GoVideo supplies an excellent instruction manual as both hard copy and as PDF files. The only trouble novices will have is figuring out where to get video content that they can play on the device. And you can forget recording any of your newer movies--the PVP4040 doesn't support protected content. The GoVideo PVP4040 is a decent photo viewer, a passable MP3 player, and an almost-great video player. The problem with video is not the 320x240-pixel screen, which looks grainy when viewed close-up but seems much sharper when you sit back a foot or so. It's also admirably bright and colorful, with contrast and brightness controls you can adjust to your liking.
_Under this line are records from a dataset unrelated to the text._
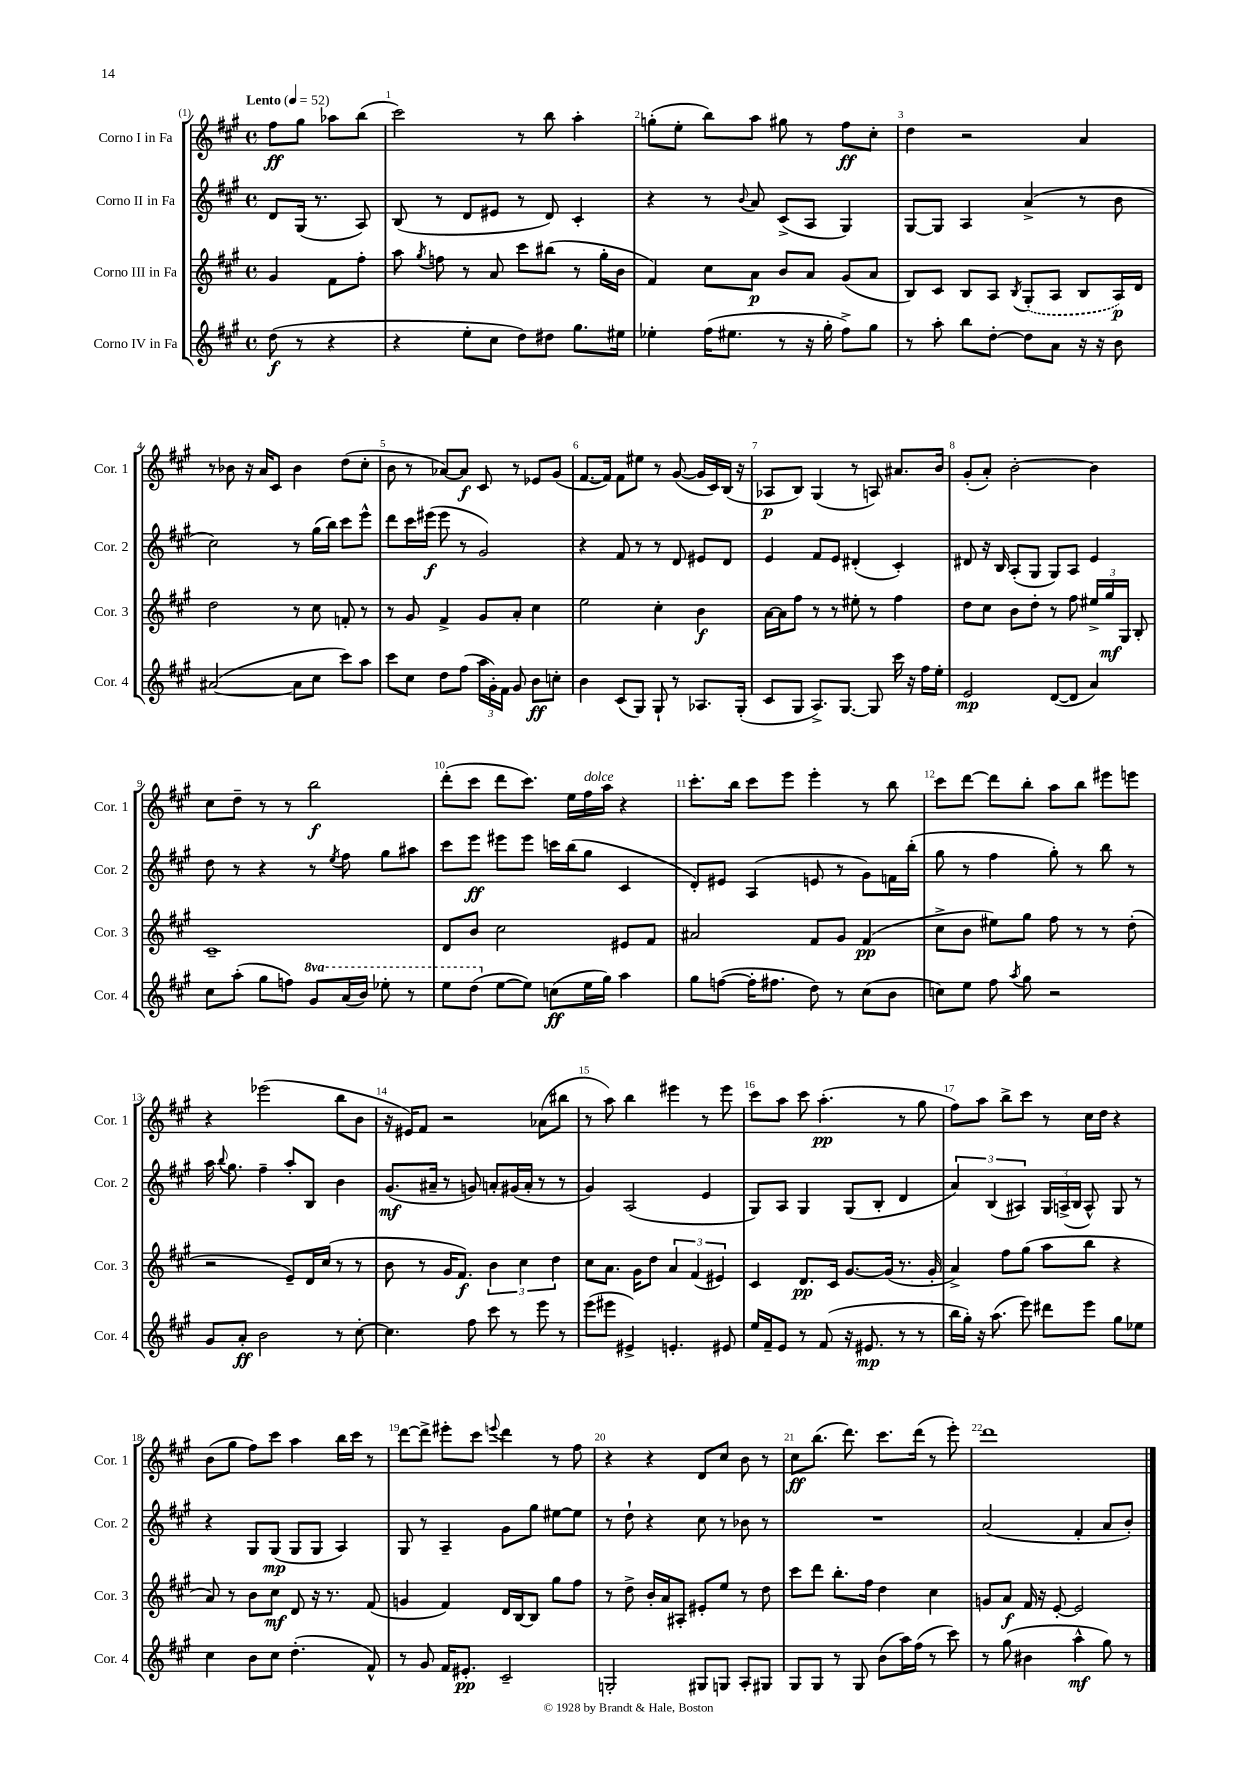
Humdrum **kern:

**kern	**kern	**kern	**kern
*staff4	*staff3	*staff2	*staff1
*clefG2	*clefG2	*clefG2	*clefG2
*k[f#c#g#]	*k[f#c#g#]	*k[f#c#g#]	*k[f#c#g#]
*M4/4	*M4/4	*M4/4	*M4/4
*met(c)	*met(c)	*met(c)	*met(c)
*MM52	*MM52	*MM52	*MM52
(8dd\	4g#/	8d/L	8ff#\L
8r	.	(16G#/Jk	8gg#\J
.	.	8.r	.
4r	8f#\L	.	8aa-\L
.	8ff#'\J	8A/)	(8bb\J
=	=	=	=
4r	8aa\	(8B/	2ccc#\)
.	8qgg#/	.	.
.	8ff\	8r	.
8ee'\L	8r	8d/L	.
8cc#\J	8a/	8e#/J	.
8dd\L)	8ccc#\L	8r	8r
8dd#\J	(8bb#\J	8d/)	8bb\
8.gg#\L	8r	4c#'/	4aa'\
.	16gg#'\LL	.	.
16ee#\Jk	16b\JJ	.	.
=	=	=	=
4ee-'\	4f#/)	4r	(8gg'\L
.	.	.	8ee'\J
(16ff#\LK	8cc#\L	8r	8bb\L)
8.ee#\J	.	.	.
.	.	8qqb/	.
.	8a\J	8a/	8aa\J
8r	8b/L	(8c#^/L	8gg#\
16r	8a/J	8A/J	8r
16gg#'\	.	.	.
8ff#^\L)	(8g#/L	4G#/)	8ff#\L
8gg#\J	8a/J	.	8cc#'\J
=	=	=	=
8r	8B/L)	[8G#/L	4dd\
8aa'\	8c#/J	8G#/]J	.
8bb\L	8B/L	4A/	2r
[8dd'\J	8A/J	.	.
.	8qB/	.	.
8dd\]L	(8G#'/L	(4a^/	.
8a\J	8A/J	.	.
16r	8B/L	8r	4a/
16r	.	.	.
8b\	16A/L)	8b\	.
.	16d/JJ	.	.
=	=	=	=
([2a#/	2dd\	2cc#\)	8r
.	.	.	8b-\
.	.	.	16r
.	.	.	16a/LK
.	.	.	8c#/J
8a#\]L	8r	8r	4b-\
8cc#\J	8cc#\	(16gg#\LL	.
.	.	16bb\JJ)	.
8ccc#\L)	8f'/	8ccc#\L	(8dd\L
8aa\J	8r	8eee^^\J	8cc#'\J
=	=	=	=
8ccc#\L	8r	8ddd\L	8b\
8cc#\J	8g#/	16ccc#\L	8r
.	.	(16eee#\JJ	.
8dd\L	4f#^/	8eee#\	[8a-/L)
(8ff#\J	.	8r	8a-/]J
24aa\LL	8g#/L	2g#/)	8c#/
24g#'\)	.	.	.
24f#\JJ	.	.	.
8g#/	8a'/J	.	8r
8b\L	4cc#\	.	8e-/L
8cc'\J	.	.	(8g#/J
=	=	=	=
4b\	2ee\	4r	[8.f#/L
.	.	.	16f#/]Jk)
(8c#/L	.	8f#/	8f#\L
8G#/J)	.	8r	8ee#\J
8G#`/	4cc#'\	8r	8r
8r	.	8d/	([8g#/
8.A-/L	4b\	8e#/L	16g#/]LL
.	.	.	16c#/)
.	.	8d/J	(16B/JJ
(16G#'/Jk	.	.	16r
=	=	=	=
8c#/L	[16a\LL	4e/	8A-/L
.	16a\]J	.	.
8G#/J	8ff#\J	.	8B/J)
8.A^/L)	8r	8f#/L	(4G#/
.	8r	8e/J	.
[8.G#/J	.	.	.
.	8ee#'\	(4d#'/	8r
8G#/]	8r	.	8A/)
16ccc#\	4ff#\	4c#'/)	8.a#/L
16r	.	.	.
16ff#\LL	.	.	.
16ee'\JJ	.	.	16b/Jk
=	=	=	=
2e/	8dd\L	8d#/	(8g#'/L
.	8cc#\J	16r	8a'/J)
.	.	16B/	.
.	8b\L	(8A'/L	[2b'\
.	8dd'\J	8G#/J	.
([8d/L	8r	8G#/L)	.
8d/]J	8ff#\	8A/J	.
4a/)	24ee#^/LL	4e/	4b\]
.	24gg#/	.	.
.	24G#/JJ	.	.
.	8B'/	.	.
=	=	=	=
8cc#\L	1c#~	8dd\	8cc#\L
(8aa'\J	.	8r	8dd~\J
8gg#\L	.	4r	8r
8ff\J)	.	.	8r
8gg#/L	.	8r	2bb\
.	.	8qee/	.
(16aa/L	.	8ff#\	.
16bb/JJ)	.	.	.
8eee-'\	.	8gg#\L	.
8r	.	8aa#\J	.
=	=	=	=
8eee\L	8d/L	8ccc#\L	(8ddd'\L
(8ddd\J	8b/J	8eee\J	8ccc#\J
[8ee\L	2cc#\	8eee#\L	8ddd\L
8ee\]J)	.	8eee#\J	8.ccc#\J)
(8cc\L	.	16ccc\LL	.
.	.	(16bb\J	16ee\LL
16ee\L	.	8gg#\J	16ff#\
16gg#\JJ)	.	.	16aa\JJ
4aa\	8e#/L	4c#/	4r
.	8f#/J	.	.
=	=	=	=
8gg#\L	2a#/	8d'/L)	8.ccc#'\L
([8ff\J	.	8e#/J	.
.	.	.	16bb\Jk
16ff'\]LK	.	(4A/	8ccc#\L
8.ff#\J	.	.	.
.	.	.	8eee\J
8dd\)	8f#/L	8e/	4eee'\
8r	8g#/J	8r	.
(8cc#\L	(4f#/	8g#\L)	8r
8b\J	.	16f\L	8bb\
.	.	(16bb'\JJ	.
=	=	=	=
8cc\L)	8cc#^\L	8gg#\	8ccc#\L
8ee\J	8b\J	8r	[8ddd\J
8ff#\	8ee#\L)	4ff#\	8ddd\]L
8qaa/	.	.	.
8gg#\	8gg#\J	.	8bb'\J
2r	8ff#\	8gg#'\)	8aa\L
.	8r	8r	8bb\J
.	8r	8bb\	8eee#\L
.	(8dd'\	8r	8eee\J
=	=	=	=
8g#/L	2r	16aa\	4r
.	.	8qqbb/	.
.	.	8.gg#\	.
8a'/J	.	.	.
2b\	.	4ff#~\	(2eee-\
.	8e~/L)	8aa'/L	.
.	16d/L	8B/J	.
.	(16cc#/JJ	.	.
8r	8r	4b\	8bb\L
[8cc#'\	8r	.	8b\J
=	=	=	=
4.cc#\]	8b\	(8.g#/L	16r
.	.	.	16e#/LK)
.	8r	.	8f#/J
.	.	16a#~/Jk	.
.	16g#/LK	8r	2r
.	8.f#/J)	.	.
8ff#\	.	8g/)	.
8ccc#\	6b\	8a'/L	.
8r	.	(16g#/L	.
.	6cc#\	.	.
.	.	16a'/JJ	.
8eee\	.	8r	(8a-\L
.	6dd\	.	.
8r	.	8r	8bb#\J
=	=	=	=
(8eee\L	8cc#\L	4g#/)	8r
8eee#\J	8.a\J	.	8aa\)
4e#^/)	.	(2A/	4bb\
.	16g#\LK	.	.
.	8dd\J	.	.
4.e'/	6a/	.	4eee#\
.	(6f#/	.	.
.	.	4e/	8r
.	6e#/)	.	.
8e#/	.	.	8eee#\
=	=	=	=
16ee/LL	4c#/	8G#/L)	8ccc#\L
16f#~/J	.	.	.
8e/J	.	8A/J	8aa\J
8r	8.d/L	4G#/	8ccc#\
(8f#/	.	.	(4.aa'\
.	16c#/Jk	.	.
16r	[8.g#/L	(8G#/L	.
8.e#/	.	.	.
.	.	8B'/J	.
.	(16g#/]Jk	.	.
8r	8.r	4d/	8r
8r	.	.	8gg#\
.	16g#'/	.	.
=	=	=	=
16bb\LL	4a^/)	6a/)	8ff#\L)
16gg#'\JJ)	.	.	.
16r	.	.	8aa\J
.	.	(6B/	.
(8.aa\	.	.	.
.	8ff#\L	.	8bb^\L
.	.	6A#/)	.
8eee\)	(8gg#\J	.	8ccc#\J
8ddd#\L	8aa\L	24G#/LL	8r
.	.	(24A^/	.
.	.	24B/JJ	.
8eee\J	8bb\J	8A^^/)	16cc#\LL
.	.	.	16dd\JJ
8gg#\L	4r	8G#/	4r
8ee-\J	.	8r	.
=	=	=	=
4cc#\	8a/)	4r	(8b\L
.	8r	.	8gg#\J
8b\L	8b\L	8G#/L	8ff#\L)
8cc#\J	8cc#\J	(8G#/J	8ccc#\J
(4.dd'\	8d/	8G#/L	4aa\
.	16r	8G#/J	.
.	8.r	.	.
.	.	4A/)	16bb\LL
.	.	.	16ccc#\JJ
8f#^^/)	(8f#/	.	8r
=	=	=	=
8r	4g/	8G#/	[8ddd\L
8g#/	.	8r	8ddd^\]J
16f#/LK	4f#/)	4A~/	8eee#'\L
8.e#'/J	.	.	.
.	.	.	8ccc#\J
.	.	.	8qqeee/
2c#~/	16d/LL	8g#\L	4ddd\
.	[16B/J	.	.
.	8B/]J	8gg#\J	.
.	8gg#\L	[8ee#\L	8r
.	8ff#\J	8ee#\]J	8ff#\
=	=	=	=
2G'/	8r	8r	4r
.	8dd^\	8dd`\	.
.	16b'/LL	4r	4r
.	16a/J	.	.
.	8A#'/J	.	.
8G#/L	8e#'/L	8cc#\	8d/L
8G/J	8ee/J	8r	8cc#/J
8A'/L	8r	8b-\	8b\
8G#/J	8dd\	8r	8r
=	=	=	=
8G#/L	8ccc#\L	1r	8cc#\L
8G#/J	8ddd\J	.	(8.bb\J
8r	8.bb'\L	.	.
.	.	.	8.ddd\)
8G#/	.	.	.
.	16ff#\Jk	.	.
(8b\L	4dd\	.	8.ccc#\L
16aa\L)	.	.	.
(16ff#\JJ	.	.	(16ddd\Jk
8r	4cc#\	.	8r
8ccc#\)	.	.	8eee'\)
=	=	=	=
8r	8g/L	(2a/	1ddd
(8gg#\	8a/J	.	.
4b#\	16f#/	.	.
.	16r	.	.
.	[8e'/	.	.
4aa^^\	2e/]	4f#'/	.
8gg#\)	.	8a/L	.
8r	.	8b'/J)	.
==	==	==	==
*-	*-	*-	*-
No, the problem with video is the same one that plagues the: no bookmark or autoresume feature. There's no way to return to where you left off in a video if you stop it midway or turn off the player. Your only option is to fast-forward from the beginning, but the firmware limits you to 2X scanning--way too slow to be useful. This inexplicable shortcoming single-handedly torpedoes the PVP4040's video appeal, even more so than the lack of a hard drive. The bitter irony is that the video looks and sounds great; we'd gladly watch a full-length movie on the device.
Another problem is the time it takes Transcoder to convert video files to MPEG-4 format. We waited nearly two hours for the utility to convert an episode of Smallville, which started as a 110MB WMV file. Thankfully, not all files take this long. A 250MB MPEG finished in roughly half the time.
The PVP4040 powers on almost instantly, though copying files to the device is surprisingly slow, considering that the device uses USB 2.0. At least there's a perk: the player trickle charges when connected via USB, so you don't necessarily have to bring the included AC adapter while traveling. You'll probably want to, though. In our informal tests, the PVP4040 lasted a little less than two hours when playing video and a bit more than four hours playing audio.
In addition to packing the AC adapter, you'll probably want your favorite pair of headphones. The hard-plastic earbuds included with the PVP4040 sound pretty good, but they're incredibly uncomfortable.